I gingerly stepped on the slippery ice, one foot after the other. I squinted to try and make out how solid the ice in front of me was, but it was too dark. I stepped once. Twice. Three times. No ice had fallen. I started to skate through the frozen stream, humming and gliding on the ice, until there was a small rock in the way. I tried to avoid it, but I wobbled over the slippery ice and my body weight crashed into the already fragile ice. My hands groped into the frigid air for something, but I found a branch too late as my feet touched cold, frigid water. With a splash, half of my body was submerged in the icy river.

My gut nagged to me: I told you so. Death by this river has happened before. Oh my poor brother, is this how he felt, floating away in the water?

I thought again, Well, how are you going to get out of this one?

I held onto the branch with all my might, my mind racing through old memories. A fading picture of my mother and father holding me and my brother tightly next to a fire, telling us something. I thought harder. “Don’t panic if you ever fall in the stream.” “Grab something and push yourself out if you can. If you can’t . . .” The ending evaded my memory, but it didn’t matter much. I knew what I had to do. Remembering my mother’s warning, I slowly pulled myself a bit closer to land. Holding the branch in one hand, I hoisted myself up, never letting go of the branch. I rested my elbows on a rock, my lower body out of the water, except for my feet. I felt only two things. Pain and cold.

I pushed myself up against the tree trunk, my legs numb. The less pain I feel, the better, I thought. So I took a step towards the west of the moon, where my home lay. Another step. I felt a strange dull pain go through my weary body.

The entire sky had blackened into the abyss, only lit by the pure moon, so light and fair. I took a few more steps, not sure whether I could go on. A few more. I crumbled onto the same snow I had walked on as I had gone out to see the wilderness. Now, it seemed that my destiny was to die in my beloved forest.

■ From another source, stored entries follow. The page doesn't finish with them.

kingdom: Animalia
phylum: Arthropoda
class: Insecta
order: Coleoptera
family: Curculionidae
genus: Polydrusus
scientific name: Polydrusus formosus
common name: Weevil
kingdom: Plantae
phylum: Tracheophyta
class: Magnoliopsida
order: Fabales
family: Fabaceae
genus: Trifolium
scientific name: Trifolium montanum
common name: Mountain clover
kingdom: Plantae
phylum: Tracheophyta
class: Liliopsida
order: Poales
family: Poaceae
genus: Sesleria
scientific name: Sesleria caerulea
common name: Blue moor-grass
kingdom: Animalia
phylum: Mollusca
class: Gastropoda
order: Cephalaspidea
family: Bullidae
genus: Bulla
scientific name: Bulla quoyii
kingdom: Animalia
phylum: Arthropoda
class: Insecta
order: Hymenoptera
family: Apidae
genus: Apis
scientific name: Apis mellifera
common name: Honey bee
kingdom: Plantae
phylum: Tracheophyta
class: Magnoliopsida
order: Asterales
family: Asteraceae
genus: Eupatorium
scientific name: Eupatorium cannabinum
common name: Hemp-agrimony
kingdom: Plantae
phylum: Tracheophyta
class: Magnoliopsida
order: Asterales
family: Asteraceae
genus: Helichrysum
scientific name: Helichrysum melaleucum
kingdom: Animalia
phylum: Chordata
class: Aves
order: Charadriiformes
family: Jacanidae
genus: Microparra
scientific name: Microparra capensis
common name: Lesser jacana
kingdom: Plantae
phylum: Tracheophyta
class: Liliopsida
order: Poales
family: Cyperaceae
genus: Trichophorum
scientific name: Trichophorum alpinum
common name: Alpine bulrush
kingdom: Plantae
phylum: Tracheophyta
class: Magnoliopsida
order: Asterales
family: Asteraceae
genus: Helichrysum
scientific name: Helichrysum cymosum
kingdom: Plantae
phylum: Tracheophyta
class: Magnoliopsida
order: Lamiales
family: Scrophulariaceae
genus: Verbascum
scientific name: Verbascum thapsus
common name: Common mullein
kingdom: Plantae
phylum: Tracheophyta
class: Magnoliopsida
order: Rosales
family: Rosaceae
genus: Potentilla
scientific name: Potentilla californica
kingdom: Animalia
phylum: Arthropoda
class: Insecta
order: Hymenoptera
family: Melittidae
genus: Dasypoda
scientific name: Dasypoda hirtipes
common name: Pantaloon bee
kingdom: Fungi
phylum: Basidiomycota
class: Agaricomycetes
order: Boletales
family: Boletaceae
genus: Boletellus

I sighed as I crept away from the fox, her ears twitching. I grabbed the tree trunk and pulled myself to my feet. I realized that I needed to take off my pants and socks, and wrap the scarf around my legs. I hobbled toward home, the moon guiding me to safety. The fox followed me until I left the region of her home. Seeing my cabin in the distance, I ran my last few steps. More, a few more! A few more is so much. I grabbed the handle of the door and pulled it open, the warmth radiating to me the moment I stepped in.